Having named the lies, we proclaim the truths in Scripture about who we are as children of God. We proclaim that our identity is a gift from God and this reality alone shapes our identity. We proclaim that such an identity in Christ calls us to the highest level of love and service, acting as champions of reconciliation and justice because all bear His image. And the truth that our identity in Christ calls us to help others live fully into their own identity as God’s precious children, joyfully stewarding all our other relationships for His glory.
We end this section by calling the body of Christ to stand firm against the lie that identity is self-defined, to be compassionate towards all people because they also are made in God’s image, to preach, teach and model the truth of God’s image in us, and to stand against popular cultural narratives about human self-image that conflict with God’s truth.
Our prayer is that God may use these statements to help God’s people find their identity in him, leading to lives of meaning, purpose, and hope.
How about you? Who or what is shaping your identity, your self-worth? If it is anything or anyone other than Jesus Christ, how will you reclaim your true identity in him today? And how might God use you to help others do the same, leading to reconciliation, restoration, and hope?

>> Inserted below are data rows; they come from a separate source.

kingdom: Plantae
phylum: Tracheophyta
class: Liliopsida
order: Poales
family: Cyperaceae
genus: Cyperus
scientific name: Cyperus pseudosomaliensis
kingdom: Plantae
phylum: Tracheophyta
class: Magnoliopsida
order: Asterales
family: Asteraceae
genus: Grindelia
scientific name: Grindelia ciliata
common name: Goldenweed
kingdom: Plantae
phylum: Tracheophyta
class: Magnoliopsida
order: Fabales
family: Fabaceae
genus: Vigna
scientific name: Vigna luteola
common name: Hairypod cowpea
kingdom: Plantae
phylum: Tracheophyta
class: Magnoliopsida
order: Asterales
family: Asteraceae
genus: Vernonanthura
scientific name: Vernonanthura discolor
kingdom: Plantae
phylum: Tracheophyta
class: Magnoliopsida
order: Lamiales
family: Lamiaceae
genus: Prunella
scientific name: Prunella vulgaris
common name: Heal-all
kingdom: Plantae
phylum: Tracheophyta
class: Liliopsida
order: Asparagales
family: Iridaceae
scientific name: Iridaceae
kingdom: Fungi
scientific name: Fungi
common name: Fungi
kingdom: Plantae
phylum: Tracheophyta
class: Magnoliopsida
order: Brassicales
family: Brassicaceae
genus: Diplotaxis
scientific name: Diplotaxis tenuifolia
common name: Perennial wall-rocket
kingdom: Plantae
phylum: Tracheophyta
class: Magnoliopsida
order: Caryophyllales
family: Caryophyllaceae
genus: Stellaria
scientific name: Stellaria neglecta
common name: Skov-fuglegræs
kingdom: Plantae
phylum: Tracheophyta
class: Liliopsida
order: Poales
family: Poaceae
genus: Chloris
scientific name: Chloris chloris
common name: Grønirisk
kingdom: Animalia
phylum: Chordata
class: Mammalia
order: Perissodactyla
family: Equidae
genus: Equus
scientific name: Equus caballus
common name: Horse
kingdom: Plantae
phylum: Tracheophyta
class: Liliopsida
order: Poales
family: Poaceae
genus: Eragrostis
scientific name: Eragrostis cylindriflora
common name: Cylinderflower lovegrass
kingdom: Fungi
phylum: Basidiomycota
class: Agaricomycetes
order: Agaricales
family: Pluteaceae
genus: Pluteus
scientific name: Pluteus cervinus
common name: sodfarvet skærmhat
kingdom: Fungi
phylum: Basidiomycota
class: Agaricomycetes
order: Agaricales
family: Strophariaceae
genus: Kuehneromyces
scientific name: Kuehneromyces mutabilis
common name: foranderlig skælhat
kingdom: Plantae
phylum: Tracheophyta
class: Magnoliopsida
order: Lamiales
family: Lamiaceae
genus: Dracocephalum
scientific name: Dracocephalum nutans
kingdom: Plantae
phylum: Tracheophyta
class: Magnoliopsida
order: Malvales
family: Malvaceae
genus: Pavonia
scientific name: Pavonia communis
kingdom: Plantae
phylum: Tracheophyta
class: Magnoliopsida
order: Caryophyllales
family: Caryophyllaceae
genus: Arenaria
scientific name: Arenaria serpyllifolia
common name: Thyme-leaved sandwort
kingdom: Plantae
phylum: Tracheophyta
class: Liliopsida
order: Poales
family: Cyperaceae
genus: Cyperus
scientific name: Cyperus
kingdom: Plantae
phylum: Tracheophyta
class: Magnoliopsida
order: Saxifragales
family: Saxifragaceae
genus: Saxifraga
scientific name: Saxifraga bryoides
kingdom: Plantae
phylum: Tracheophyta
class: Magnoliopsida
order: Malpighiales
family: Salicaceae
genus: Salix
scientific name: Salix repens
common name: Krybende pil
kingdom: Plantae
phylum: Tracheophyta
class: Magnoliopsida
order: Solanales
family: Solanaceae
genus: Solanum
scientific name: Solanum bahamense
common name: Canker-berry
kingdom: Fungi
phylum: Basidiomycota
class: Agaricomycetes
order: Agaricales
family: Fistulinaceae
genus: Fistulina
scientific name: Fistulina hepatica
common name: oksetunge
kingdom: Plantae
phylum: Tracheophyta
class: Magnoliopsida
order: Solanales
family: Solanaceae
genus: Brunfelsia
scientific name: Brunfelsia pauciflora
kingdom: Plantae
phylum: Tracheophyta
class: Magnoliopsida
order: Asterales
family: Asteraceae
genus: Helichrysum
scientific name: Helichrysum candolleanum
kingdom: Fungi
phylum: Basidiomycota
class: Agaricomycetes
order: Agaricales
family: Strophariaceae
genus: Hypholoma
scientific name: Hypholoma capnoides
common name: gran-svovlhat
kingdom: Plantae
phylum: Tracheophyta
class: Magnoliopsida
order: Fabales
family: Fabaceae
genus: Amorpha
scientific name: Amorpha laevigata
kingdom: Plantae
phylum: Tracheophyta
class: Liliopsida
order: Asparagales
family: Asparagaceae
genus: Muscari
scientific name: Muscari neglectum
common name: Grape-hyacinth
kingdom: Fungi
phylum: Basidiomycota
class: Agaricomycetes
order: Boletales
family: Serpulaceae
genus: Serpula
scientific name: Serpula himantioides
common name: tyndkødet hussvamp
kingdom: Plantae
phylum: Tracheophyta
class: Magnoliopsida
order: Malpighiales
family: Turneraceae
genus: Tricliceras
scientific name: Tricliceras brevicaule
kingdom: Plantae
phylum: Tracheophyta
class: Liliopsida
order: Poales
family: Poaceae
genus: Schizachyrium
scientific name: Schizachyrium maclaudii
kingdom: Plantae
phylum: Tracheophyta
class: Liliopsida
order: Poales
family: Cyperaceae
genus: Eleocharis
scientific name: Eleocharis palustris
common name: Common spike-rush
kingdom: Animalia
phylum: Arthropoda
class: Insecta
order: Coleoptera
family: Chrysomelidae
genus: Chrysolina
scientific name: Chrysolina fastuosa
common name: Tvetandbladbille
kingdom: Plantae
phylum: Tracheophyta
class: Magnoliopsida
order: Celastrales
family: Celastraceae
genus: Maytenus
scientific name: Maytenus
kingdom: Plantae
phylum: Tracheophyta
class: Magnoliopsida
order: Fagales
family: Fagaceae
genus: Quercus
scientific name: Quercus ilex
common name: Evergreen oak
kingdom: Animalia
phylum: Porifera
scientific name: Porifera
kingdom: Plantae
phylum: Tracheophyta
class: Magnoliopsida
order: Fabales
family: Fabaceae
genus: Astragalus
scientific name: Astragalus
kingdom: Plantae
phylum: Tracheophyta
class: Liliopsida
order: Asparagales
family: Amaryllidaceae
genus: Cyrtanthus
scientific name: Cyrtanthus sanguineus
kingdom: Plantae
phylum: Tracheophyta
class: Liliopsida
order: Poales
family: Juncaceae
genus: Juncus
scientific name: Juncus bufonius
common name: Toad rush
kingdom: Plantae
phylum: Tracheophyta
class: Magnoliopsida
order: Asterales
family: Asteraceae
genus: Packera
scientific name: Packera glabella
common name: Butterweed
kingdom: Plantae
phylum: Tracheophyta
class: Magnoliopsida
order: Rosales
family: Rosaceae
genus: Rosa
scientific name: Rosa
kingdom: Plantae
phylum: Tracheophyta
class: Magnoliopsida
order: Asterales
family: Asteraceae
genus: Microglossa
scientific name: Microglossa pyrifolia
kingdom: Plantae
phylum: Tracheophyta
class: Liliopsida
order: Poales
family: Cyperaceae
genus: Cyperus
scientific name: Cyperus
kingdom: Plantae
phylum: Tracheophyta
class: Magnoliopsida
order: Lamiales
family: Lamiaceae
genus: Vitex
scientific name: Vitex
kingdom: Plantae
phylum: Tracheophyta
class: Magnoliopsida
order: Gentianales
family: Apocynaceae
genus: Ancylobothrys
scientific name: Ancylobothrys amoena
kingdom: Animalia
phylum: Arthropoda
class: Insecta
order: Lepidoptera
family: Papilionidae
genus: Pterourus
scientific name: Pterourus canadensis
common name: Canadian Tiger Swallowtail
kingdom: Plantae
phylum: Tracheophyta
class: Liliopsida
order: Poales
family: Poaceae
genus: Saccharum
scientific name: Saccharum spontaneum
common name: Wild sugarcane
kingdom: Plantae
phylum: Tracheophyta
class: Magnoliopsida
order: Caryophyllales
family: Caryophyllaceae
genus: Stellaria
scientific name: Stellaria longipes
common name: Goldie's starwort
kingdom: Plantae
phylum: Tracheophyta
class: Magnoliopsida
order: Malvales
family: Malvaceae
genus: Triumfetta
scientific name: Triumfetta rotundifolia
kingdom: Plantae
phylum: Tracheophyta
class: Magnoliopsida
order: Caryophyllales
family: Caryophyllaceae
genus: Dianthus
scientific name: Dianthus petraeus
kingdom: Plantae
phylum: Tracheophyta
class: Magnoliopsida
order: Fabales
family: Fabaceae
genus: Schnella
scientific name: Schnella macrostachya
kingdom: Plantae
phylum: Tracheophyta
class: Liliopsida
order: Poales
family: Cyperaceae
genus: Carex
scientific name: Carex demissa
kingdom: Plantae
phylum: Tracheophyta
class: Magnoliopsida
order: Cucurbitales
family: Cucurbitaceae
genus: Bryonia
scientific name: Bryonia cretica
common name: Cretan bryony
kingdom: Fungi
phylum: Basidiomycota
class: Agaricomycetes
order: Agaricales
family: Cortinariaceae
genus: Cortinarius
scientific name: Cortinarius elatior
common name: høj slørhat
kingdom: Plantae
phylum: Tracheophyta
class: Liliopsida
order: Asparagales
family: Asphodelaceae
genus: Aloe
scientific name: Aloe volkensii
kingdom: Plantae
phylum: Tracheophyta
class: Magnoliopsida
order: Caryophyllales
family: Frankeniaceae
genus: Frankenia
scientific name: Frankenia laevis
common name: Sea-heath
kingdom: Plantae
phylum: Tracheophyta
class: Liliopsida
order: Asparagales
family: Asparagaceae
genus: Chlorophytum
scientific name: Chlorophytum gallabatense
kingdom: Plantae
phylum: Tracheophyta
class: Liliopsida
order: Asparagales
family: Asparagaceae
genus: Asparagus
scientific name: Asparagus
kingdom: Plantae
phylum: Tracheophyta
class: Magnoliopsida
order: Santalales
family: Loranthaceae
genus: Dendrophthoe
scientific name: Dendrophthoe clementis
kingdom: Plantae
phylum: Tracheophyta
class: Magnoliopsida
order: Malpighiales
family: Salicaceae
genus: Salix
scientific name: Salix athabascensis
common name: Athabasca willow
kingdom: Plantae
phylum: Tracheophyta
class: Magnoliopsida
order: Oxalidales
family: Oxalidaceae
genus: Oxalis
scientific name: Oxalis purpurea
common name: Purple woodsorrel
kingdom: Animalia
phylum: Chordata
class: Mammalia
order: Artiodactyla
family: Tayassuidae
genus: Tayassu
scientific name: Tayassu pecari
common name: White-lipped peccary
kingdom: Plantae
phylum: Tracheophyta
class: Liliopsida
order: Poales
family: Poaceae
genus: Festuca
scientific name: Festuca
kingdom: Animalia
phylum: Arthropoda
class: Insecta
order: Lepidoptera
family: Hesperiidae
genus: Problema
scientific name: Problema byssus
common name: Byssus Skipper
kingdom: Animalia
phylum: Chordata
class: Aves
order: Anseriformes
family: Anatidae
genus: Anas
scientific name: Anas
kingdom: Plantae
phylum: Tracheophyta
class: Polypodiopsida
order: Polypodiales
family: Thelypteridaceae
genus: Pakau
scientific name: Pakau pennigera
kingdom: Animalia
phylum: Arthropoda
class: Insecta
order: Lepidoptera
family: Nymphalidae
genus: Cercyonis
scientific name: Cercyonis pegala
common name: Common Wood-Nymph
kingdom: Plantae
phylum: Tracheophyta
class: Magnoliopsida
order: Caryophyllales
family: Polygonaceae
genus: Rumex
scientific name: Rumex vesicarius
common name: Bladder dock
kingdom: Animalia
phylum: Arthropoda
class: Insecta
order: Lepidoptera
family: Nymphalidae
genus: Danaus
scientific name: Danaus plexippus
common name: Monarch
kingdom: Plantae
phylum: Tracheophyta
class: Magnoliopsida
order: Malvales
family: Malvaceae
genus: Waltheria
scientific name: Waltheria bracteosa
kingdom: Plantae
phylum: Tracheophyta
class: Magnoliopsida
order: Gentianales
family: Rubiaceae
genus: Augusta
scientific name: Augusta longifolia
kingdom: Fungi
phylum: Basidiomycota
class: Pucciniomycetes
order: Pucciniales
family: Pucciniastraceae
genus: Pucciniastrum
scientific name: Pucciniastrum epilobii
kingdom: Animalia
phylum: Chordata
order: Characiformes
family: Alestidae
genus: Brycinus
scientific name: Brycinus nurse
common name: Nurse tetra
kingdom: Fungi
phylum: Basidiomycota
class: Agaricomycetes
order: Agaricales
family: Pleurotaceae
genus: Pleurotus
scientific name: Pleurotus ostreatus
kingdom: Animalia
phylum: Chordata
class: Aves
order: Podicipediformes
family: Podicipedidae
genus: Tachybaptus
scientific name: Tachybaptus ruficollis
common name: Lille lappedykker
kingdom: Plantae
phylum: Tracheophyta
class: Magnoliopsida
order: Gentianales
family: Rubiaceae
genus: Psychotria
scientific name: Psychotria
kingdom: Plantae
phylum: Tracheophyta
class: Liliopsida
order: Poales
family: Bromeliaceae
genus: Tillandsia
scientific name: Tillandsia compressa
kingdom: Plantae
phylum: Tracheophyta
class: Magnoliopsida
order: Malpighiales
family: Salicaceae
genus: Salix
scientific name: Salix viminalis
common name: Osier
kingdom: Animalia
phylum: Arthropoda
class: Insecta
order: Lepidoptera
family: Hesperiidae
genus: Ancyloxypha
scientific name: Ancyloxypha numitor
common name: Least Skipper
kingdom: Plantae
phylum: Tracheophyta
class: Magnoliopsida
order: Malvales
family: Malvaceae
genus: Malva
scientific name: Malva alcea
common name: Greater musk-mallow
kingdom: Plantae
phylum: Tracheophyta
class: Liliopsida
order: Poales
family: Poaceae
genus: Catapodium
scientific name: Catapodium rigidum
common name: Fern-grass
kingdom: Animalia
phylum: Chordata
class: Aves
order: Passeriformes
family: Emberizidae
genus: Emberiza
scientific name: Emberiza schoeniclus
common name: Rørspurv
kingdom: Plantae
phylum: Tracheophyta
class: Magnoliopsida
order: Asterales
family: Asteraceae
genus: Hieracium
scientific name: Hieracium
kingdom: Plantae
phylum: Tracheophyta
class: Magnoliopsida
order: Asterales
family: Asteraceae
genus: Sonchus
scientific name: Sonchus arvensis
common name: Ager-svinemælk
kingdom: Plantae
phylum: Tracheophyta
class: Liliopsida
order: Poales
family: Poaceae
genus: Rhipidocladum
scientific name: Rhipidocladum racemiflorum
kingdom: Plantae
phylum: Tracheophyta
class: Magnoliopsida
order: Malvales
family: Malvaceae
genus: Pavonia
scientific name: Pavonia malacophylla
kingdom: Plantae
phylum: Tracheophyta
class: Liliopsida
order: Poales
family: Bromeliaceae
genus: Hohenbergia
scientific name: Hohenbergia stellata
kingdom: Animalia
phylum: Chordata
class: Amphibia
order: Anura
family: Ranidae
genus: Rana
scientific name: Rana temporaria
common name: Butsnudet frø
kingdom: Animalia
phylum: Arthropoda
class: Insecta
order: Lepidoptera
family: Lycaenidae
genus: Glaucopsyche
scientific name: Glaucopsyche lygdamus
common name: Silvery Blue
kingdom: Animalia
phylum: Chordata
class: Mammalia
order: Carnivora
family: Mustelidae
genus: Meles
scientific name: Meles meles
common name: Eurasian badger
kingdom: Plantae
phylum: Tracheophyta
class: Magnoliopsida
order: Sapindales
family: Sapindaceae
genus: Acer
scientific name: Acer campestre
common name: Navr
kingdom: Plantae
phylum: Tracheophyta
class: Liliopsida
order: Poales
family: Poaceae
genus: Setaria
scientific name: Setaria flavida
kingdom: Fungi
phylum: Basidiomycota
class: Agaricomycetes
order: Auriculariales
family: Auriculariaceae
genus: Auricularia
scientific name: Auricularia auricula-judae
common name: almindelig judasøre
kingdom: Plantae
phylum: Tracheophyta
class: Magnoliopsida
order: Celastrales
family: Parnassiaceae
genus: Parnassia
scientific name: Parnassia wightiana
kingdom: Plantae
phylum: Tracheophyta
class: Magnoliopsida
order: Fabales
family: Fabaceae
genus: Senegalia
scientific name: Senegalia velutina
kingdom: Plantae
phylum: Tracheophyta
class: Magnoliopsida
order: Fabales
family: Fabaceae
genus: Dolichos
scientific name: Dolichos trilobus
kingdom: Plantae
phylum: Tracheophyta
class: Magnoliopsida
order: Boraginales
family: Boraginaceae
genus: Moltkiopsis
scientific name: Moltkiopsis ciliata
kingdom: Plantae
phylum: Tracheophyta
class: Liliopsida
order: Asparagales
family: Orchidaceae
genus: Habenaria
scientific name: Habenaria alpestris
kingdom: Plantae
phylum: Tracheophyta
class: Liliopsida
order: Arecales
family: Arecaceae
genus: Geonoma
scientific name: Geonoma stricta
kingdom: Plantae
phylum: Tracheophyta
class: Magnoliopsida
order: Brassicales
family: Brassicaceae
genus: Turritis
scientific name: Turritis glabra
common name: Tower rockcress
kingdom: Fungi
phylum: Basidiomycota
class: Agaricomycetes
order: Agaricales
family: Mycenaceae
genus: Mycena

Steward your relationship with your self today and watch God work in and through you in ways that impact everything else in your life. John states it clearly, “See what kind of love the Father has given to us, that we should be called children of God; and so we are.” (1 John 3:1) And Paul reminds us, “We are therefore Christ’s ambassadors, as though God were making his appeal through us. We implore you on Christ’s behalf: Be reconciled to God” (2 Corinthians 5:20).